- **Supplied text**
* begin *
This error occurs during directory document decompression using zstd.
There's a loop that calls out to a function that decompresses some data. The loop is meant to terminate when decompression finishes. But if decompression doesn't make any progress, it terminates with an error. (Otherwise, we'd just keep spinning endlessly, wondering when the decompressor was going to cough up something useful.)
The relay discards the received document, and tries another mirror. At the moment, most mirrors don't support zstd, so the relay will likely get a zlib-compressed document, decompress it successfully, and continue merrily on its way. And the users don't even notice.
Although, I wonder if we should do more to guard against network-wide breakage like this. It would be awkward if all relays ran into an error like this at the same time.
Fortunately, zstd isn't available for all platforms and architectures. So as long as we steer clear of a platform monoculture, we'll be fine. (That said, this particular bug is on BSD. But people should still run relays on BSD, so we get a good OS mix.)
Has the error been reported to the project(s) that develop the compression libraries?
Well, it's kinda rude to go straight to blaming zstd. First we have to work out what the issue is, and whose code it's in.
* end *
- **Jobs**
A. Pull out each line of the listing that holds the string "country", with case counting.
B. Take the text on the zstd decompression error further, starting after its last sentence.
The listing that comes next has nothing to do with the text above.

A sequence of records
* begin *
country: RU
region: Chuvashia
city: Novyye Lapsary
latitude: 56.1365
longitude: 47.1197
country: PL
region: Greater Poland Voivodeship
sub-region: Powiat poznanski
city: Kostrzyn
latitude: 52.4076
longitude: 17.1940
* end *
* begin *
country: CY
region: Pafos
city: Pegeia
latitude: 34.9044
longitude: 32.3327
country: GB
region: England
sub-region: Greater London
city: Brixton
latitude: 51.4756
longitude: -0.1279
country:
* end *
- **Results of the tasks**
A.
country: RU
country: PL
country: CY
country: GB
country:

B.
Although, I have to say that I wouldn't surprise me if we have a zstd version incompatibility here. Or maybe truncated input data?
Truncated input data could definitely explain why zstd can't make any progress, but isn't returning an error code. In that case, it's our fault for not giving zstd enough data to work with. (And not failing the loop quietly?)
Because if it were corrupt data, it really should return an error: http://facebook.github.io/zstd/zstd_manual.html#Chapter9
T
-- Tim Wilson-Brown (teor)
teor2345 at gmail dot com PGP C855 6CED 5D90 A0C5 29F6 4D43 450C BA7F 968F 094B ricochet:ekmygaiu4rzgsk6n xmpp: teor at torproject dot org ------------------------------------------------------------------------
teor teor2345@gmail.com wrote:
On 22 Sep 2017, at 21:24, Scott Bennett bennett@sdf.org wrote:
nusenu nusenu-lists@riseup.net wrote:
Thanks for the pointer. I'm glad it has been reported, but I still
have no sense of what in tor is malfunctioning because the compression has failed.
It's ok, we're also somewhat clueless. But we're good at tracking down weird bugs. Just give us some time.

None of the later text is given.